Come avete vissuto questo periodo in prima linea? Qual è l’umore tra colleghi?
Fortunatamente sono capitato con colleghi veramente molto in gamba. Mi hanno accolto bene. Ma la fatica e la preoccupazione nelle loro facce le ho percepite sin subito. Dal momento però in cui il numero dei guariti è salito, l’umore generale è cambiato. Sento che quando un paziente guarisce, o viene dimesso, sono più felice rispetto ad altri guariti in passato. Non per sminuire, ma in questo periodo se il paziente torna a casa mi rende più soddisfatto perché siamo riusciti a combattere una malattia nuova, che non ha ancora un vaccino, rantolando nel buio cercando una cura e una terapia. Più di una volta i pazienti ci hanno salutato ci hanno fatto le feste quando sono andati via. La loro felicità vale più di ogni altra cosa.

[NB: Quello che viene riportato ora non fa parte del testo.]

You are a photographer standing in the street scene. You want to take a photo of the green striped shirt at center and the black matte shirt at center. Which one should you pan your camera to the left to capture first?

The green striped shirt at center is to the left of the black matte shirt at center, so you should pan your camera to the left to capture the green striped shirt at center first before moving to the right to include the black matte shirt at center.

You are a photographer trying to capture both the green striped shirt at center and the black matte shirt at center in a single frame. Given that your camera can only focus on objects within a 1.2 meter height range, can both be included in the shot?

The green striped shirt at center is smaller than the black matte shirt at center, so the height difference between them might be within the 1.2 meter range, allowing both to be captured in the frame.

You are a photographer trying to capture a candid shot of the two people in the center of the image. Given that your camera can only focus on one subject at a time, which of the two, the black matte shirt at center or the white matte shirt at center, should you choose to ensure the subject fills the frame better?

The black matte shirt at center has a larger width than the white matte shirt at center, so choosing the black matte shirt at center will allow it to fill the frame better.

Come pensi si evolverà la situazione?
Stiamo notando che ci sono risultati, buoni numeri. Con la Fase 2, e l’apertura parziale delle attività, ho paura che i contagi possano ritornare a salire. I contatti possono portare a nuovi casi. Tuttavia, in ospedale sono migliorate un po’ di cose anche nella gestione dei pazienti. Io lavoro nel primo reparto creato appositamente per Covid e si chiama Covid1. Il quinto reparto Covid, che fortunatamente è stato chiuso perché ci sono molti meno pazienti, [ndr. ne sono rimasti solo due] è organizzato molto meglio rispetto il nostro perché si basa sull’esperienza degli altri reparti Covid precedenti. La gestione infermieristica si è definitivamente organizzata ed è positivo per eventuali ulteriori ondate o picchi di ritorno, e la situazione potrebbe essere meno tragica rispetto all’inizio dell’epidemia. Conosciamo maggiormente complicanze e caratteristiche della malattia, la sappiamo riconoscere, la testiamo. Spero, infine, che riusciremo a trovare un vaccino entro l’autunno, ho il timore che possa ritornare nella prossima stagione fredda.
La vita dopo l’emergenza coronavirus: le prime tre parole che ti vengono in mente.
Protezione, perché continueremo a proteggerci anche se ricominceremo a uscire e lavorare. Abbracci, una cosa così comune manca dalle nostre vite da un sacco di tempo. Infine, speranza.